Why Brazil fell behind
The root of the problem is structural. In countries like the United States, most of the grain is stored on the farm itself, in producer silos, who thus control when to sell. In Brazil, the historical logic was different: storage concentrated in a few points, dependence on cooperatives and trading companies, and little incentive for farmers to invest in their own silos. While production skyrocketed in the last two decades, warehouse construction moved too slowly to keep up.

Add to this the geography. Much of the production is in the Midwest, far from ports, and the lack of silos adds to the lack of railways, forming a perfect logistical storm. The grain needs to travel thousands of kilometers, almost always by truck, to reach the sea, and without warehouses along the way, it accumulates in bottlenecks. I wonder how much the country loses every year because of this poorly calculated account back then.

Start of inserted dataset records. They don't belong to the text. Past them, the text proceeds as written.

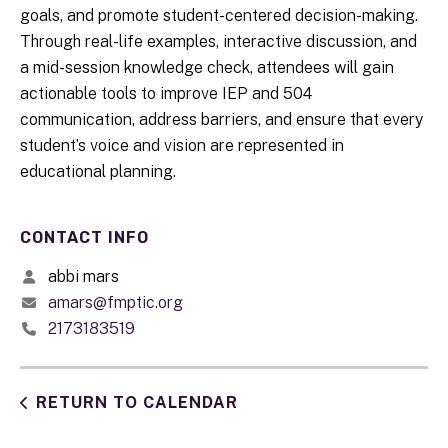
goals, and promote student-centered decision-making.
Through real-life examples, interactive discussion, and
a mid-session knowledge check, attendees will gain
actionable tools to improve IEP and 504
communication, address barriers, and ensure that every
student’s voice and vision are represented in
educational planning.
CONTACT INFO
abbi mars
amars@fmptic.org
2173183519
RETURN TO CALENDAR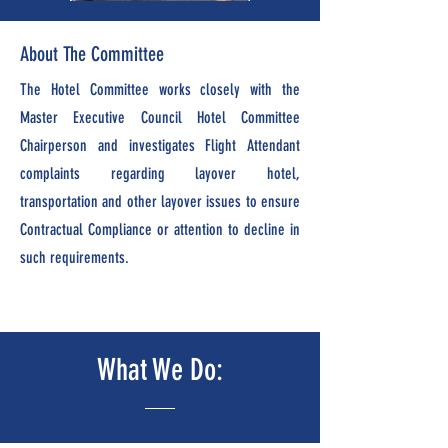
About The Committee
The Hotel Committee works closely with the
Master Executive Council Hotel Committee
Chairperson and investigates Flight Attendant
complaints regarding layover hotel,
transportation and other layover issues to ensure
Contractual Complian
ce or attention to decline in
such requirements.
What We Do: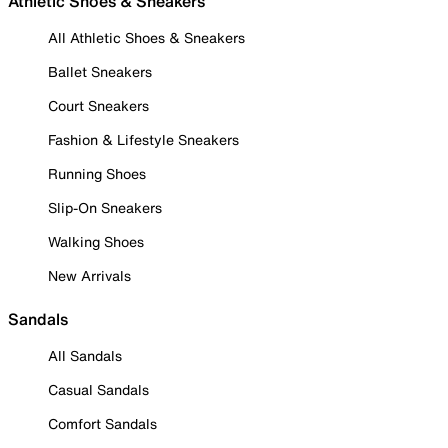
Athletic Shoes & Sneakers
All Athletic Shoes & Sneakers
Ballet Sneakers
Court Sneakers
Fashion & Lifestyle Sneakers
Running Shoes
Slip-On Sneakers
Walking Shoes
New Arrivals
Sandals
All Sandals
Casual Sandals
Comfort Sandals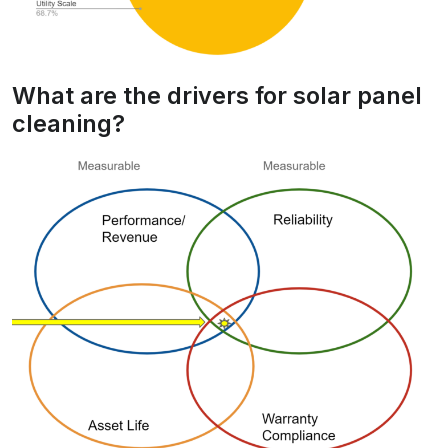
What are the drivers for solar panel
cleaning?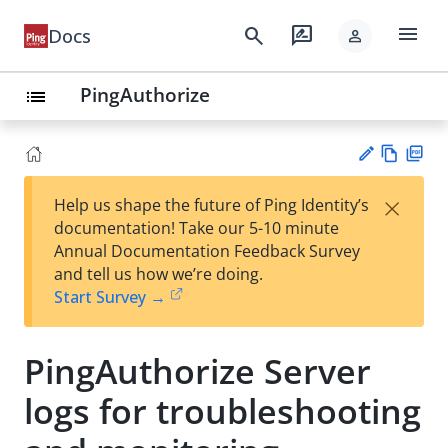
menu
search
rate_review
Docs
person
PingAuthorize
list
Vie
PD
×
Help us shape the future of Ping Identity’s
w
F
Su
documentation! Take our 5-10 minute
Ma
gg
Annual Documentation Feedback Survey
rk
est
and tell us how we’re doing.
do
an
Start Survey →
wn
edi
t
PingAuthorize Server
logs for troubleshooting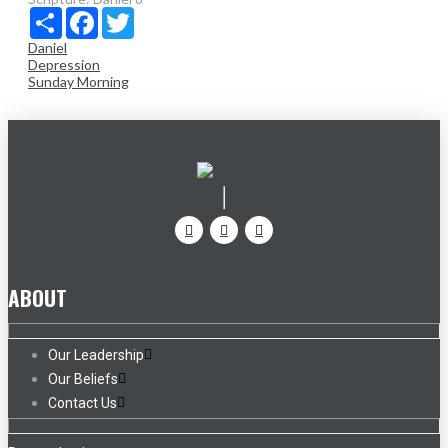
Share
Facebook
Twitter
Daniel
Depression
Sunday Morning
ABOUT
Our Leadership
Our Beliefs
Contact Us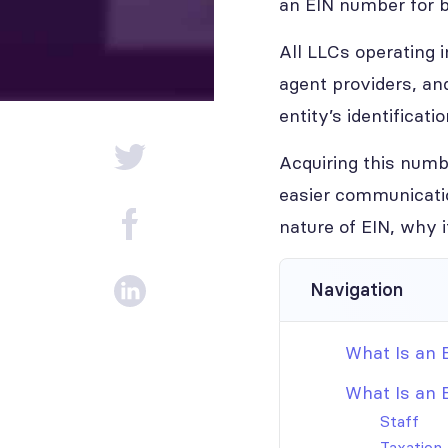
an EIN number for 
All LLCs operating 
agent providers, an
entity’s identificatio
Acquiring this num
easier communicatio
nature of EIN, why 
Navigation
What Is an 
What Is an 
Staff
Taxation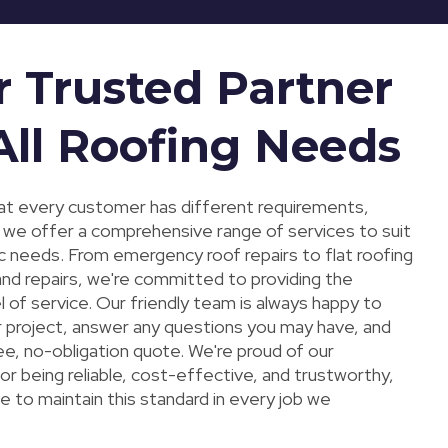
r Trusted Partner
All Roofing Needs
t every customer has different requirements,
y we offer a comprehensive range of services to suit
ic needs. From emergency roof repairs to flat roofing
 and repairs, we're committed to providing the
l of service. Our friendly team is always happy to
r project, answer any questions you may have, and
ee, no-obligation quote. We're proud of our
or being reliable, cost-effective, and trustworthy,
e to maintain this standard in every job we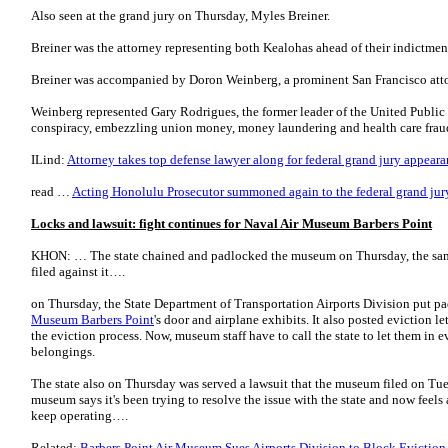
Also seen at the grand jury on Thursday, Myles Breiner.
Breiner was the attorney representing both Kealohas ahead of their indictmen
Breiner was accompanied by Doron Weinberg, a prominent San Francisco att
Weinberg represented Gary Rodrigues, the former leader of the United Public
conspiracy, embezzling union money, money laundering and health care fra
ILind:
Attorney takes top defense lawyer along for federal grand jury appear
read …
Acting Honolulu Prosecutor summoned again to the federal grand jur
Locks and lawsuit: fight continues for Naval Air Museum Barbers Point
KHON: … The state chained and padlocked the museum on Thursday, the same
filed against it….
on Thursday, the State Department of Transportation Airports Division put p
Museum Barbers Point
's door and airplane exhibits. It also posted eviction lett
the eviction process. Now, museum staff have to call the state to let them in e
belongings.
The state also on Thursday was served a lawsuit that the museum filed on Tue
museum says it's been trying to resolve the issue with the state and now feels 
keep operating….
Related:
Barbers Point Air Museum Sues Airports Division to Block Evictio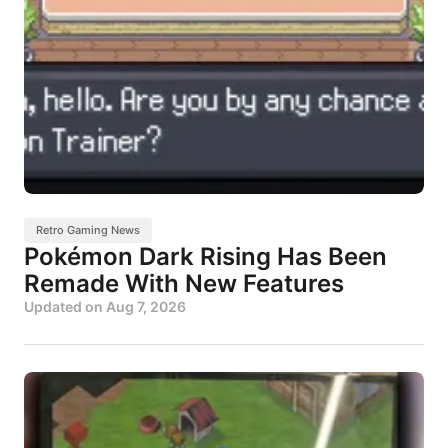
Retro Gaming News
Pokémon Dark Rising Has Been
Remade With New Features
Updated on
Aug 7, 2026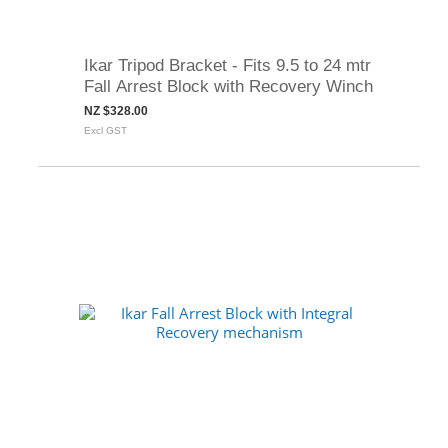
Ikar Tripod Bracket - Fits 9.5 to 24 mtr
Fall Arrest Block with Recovery Winch
NZ $328.00
Excl GST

To understand the scale of the waste, it helps to compare with the technical ideal. The international recommendation is that a country should have the capacity to store at least 20% more than it produces, a safety margin to regulate the market and get through peak harvests. Brazil operates in the opposite direction, with capacity below its own harvest, which means that each record crop starts already in the red for storage, chasing losses from the first grain harvested.
This deficit also takes away a powerful weapon from the producer: the power to wait. Those who have their own silo store the sack and sell when the price rises, weeks or months after the harvest; those who don’t are forced to dispatch everything at once, at a time when the excess supply lowers the value. It’s the difference between selling on your time and selling on the buyer’s time, and this difference, multiplied by millions of tons, becomes a billion-dollar transfer of income outside the farm gate.
The race to fill the gap
The good news is that the problem has finally entered the agenda. There are specific credit lines for producers to build on-farm silos, programs to expand storage, and growing investor interest in terminals and warehouses, precisely because the bottleneck has become a business opportunity. Each new silo is one less piece of the harvest lost and a bit more bargaining power in the hands of those who plant.
Solving this is strategic for the entire country, not just for the farmer. Agribusiness accounts for a huge share of Brazilian exports and helps sustain the trade balance, and each ton lost due to lack of silos is income that evaporates before reaching the market. Turning a production record into a revenue record necessarily involves having a safe place to store the harvest that the field delivers.

The message of the record harvest is, deep down, a warning. Producing, Brazil has already learned, and does it better than almost everyone. The challenge now is to stop wasting part of this abundance due to lack of structure, transforming the agricultural giant also into a logistics giant. Without this, every record comes with an embedded asterisk of loss.
Does it make sense for Brazil to break a harvest record without having a place to store a third of the crop?